Après décompte des 64-65 permis déjà délivrés en mars pour les secteurs à forte demande et des 150 réservés aux athlètes professionnels — dont 10 par équipe dans la première division de football andorrane, 20 pour le FC Andorra, 20 pour le Bàsquet Club Andorra (MoraBanc) et 10 pour les autres —, il reste environ 550-585 permis disponibles pour les entreprises. Cela inclut 624 pour les résidents et 176 pour les travailleurs frontaliers. Le quota peut augmenter jusqu'à 30 % pour atteindre 1 040 si la demande l'exige, une disposition pour laquelle les chefs d'entreprise pressent le gouvernement d'agir rapidement.

Le président de la confédération CEA, Gerard Cadena, a qualifié le quota de « très serré », soulignant les pénuries de main-d'œuvre dans le tourisme, l'hôtellerie, la restauration et la construction. Il a appelé à des extensions rapides, rappelant l'épuisement rapide de l'année dernière. Le porte-parole du gouvernement, Guillem Casal, a rétorqué que la politique équilibre les besoins économiques et le contrôle de la croissance, la hausse démographique ayant ralenti de 2,6 % l'an dernier à 1,9 % au premier trimestre. « Nous nous engageons pour une croissance durable et la fourniture des services nécessaires », a déclaré Casal, en pointant des ajustements aux conditions économiques et sociales.

La mesure a reçu l'aval du Conseil économique et social mercredi avant l'approbation du gouvernement. Les règles d'éligibilité restent inchangées, exigeant six ans d'expérience pour les non-EEE et la maîtrise du catalan. Par ailleurs, le gouvernement a lancé un permis de résidence temporaire conditionnel pour les ressortissants de pays tiers en attente de vérifications de sécurité espagnoles ou françaises dans le cadre du système d'entrée/sortie de l'UE, autorisant le travail pendant l'attente de 28-42 jours si les autres conditions sont remplies.

**Le Parlement avance une loi sur l'égalité, rejette les demandes d'opposition sur la transparence financière et touristique**

Le Consell General a unanimes adopté jeudi la loi sur l'égalité professionnelle, prolongeant le congé de paternité pour l'aligner sur le congé maternité à 20 semaines d'ici 2030, avec des périodes non transférables, une couverture familiale inclusive et un minimum obligatoire de 15 jours post-naissance. Le chef du gouvernement Xavier Espot l'a salué comme un progrès vers « une égalité effective » et un partage des responsabilités parentales, qualifiant l'égalité de « exigence démocratique et question de justice ». Le social-démocrate Pere Baró l'a qualifié d'« important mais pas final », toutes les parties notant le large consensus malgré les tensions.

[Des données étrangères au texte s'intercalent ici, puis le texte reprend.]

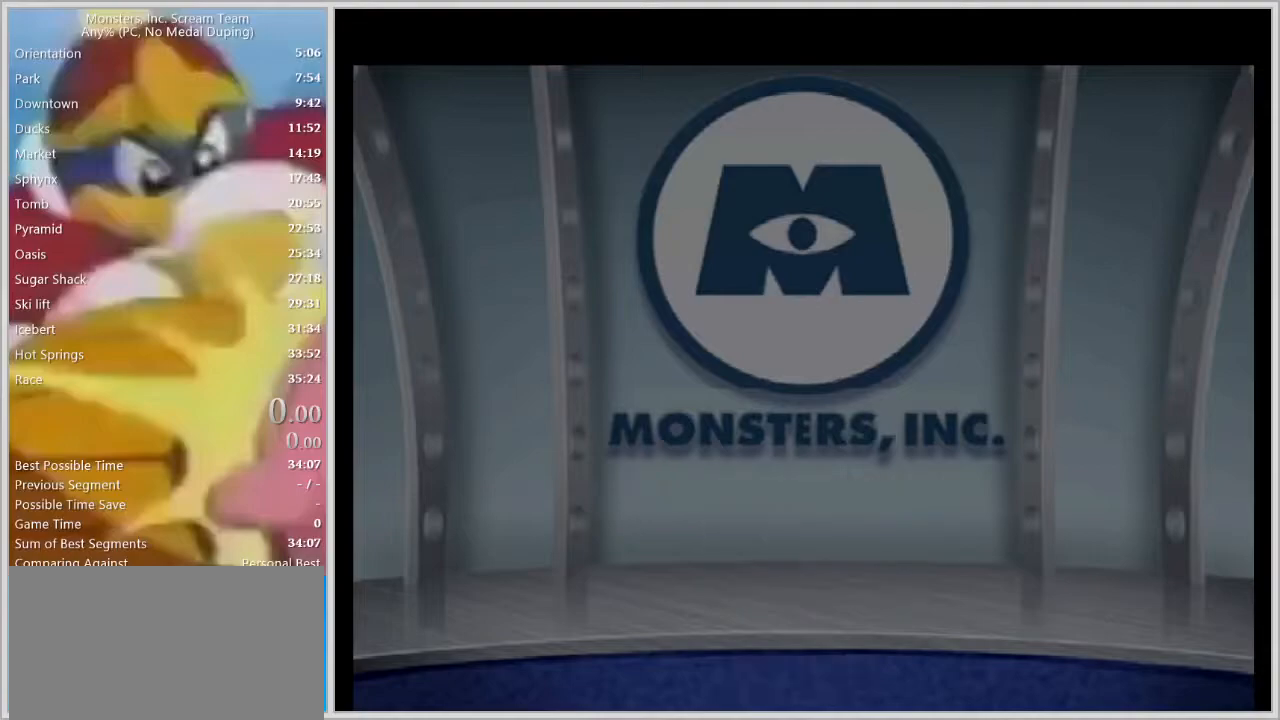
{"keys": ["num7"], "events": []}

Andorra Endavant a fait face à des accusations de s'attribuer indûment le mérite ; sa leader Carine Montaner a défendu son opposition aux paiements de l'État pour les victimes de violence de genre sous la Convention d'Istanbul, affirmant que l'ancien chef Toni Martí « n'aurait jamais retiré » et que l'État ne doit pas couvrir les obligations des agresseurs. Espot a jugé ces comparaisons au vol de « mauvais goût ».

Les amendements de l'opposition demandant l'accès du Consell General aux données de l'AREB et de l'AFA ont été rejetés, les Demòcrates et le ministre des Finances Ramon Lladós invoquant les règles de confidentialité de l'accord monétaire avec l'UE — un argument nouveau malgré les demandes antérieures du Tribunal de Comptes. Lladós a insisté sur les obligations de secret pour les informations sensibles, notant que même le gouvernement n'y a pas accès direct. Salomó Benchluch a averti que les amendements heurtaient les directives de l'UE. Baró l'a qualifié d'« excuse pour l'opacité », proposant une commission d'enquête si nécessaire ; Concòrdia et Andorra Endavant ont repris les appels à un accès élu sous conditions strictes. La majorité a suggéré les commissions d'enquête comme exception potentielle. Les social-démocrates se sont abstenus sur la mise à jour de la loi sur les résolutions bancaires, tandis que Concòrdia et Andorra Endavant l'ont soutenue.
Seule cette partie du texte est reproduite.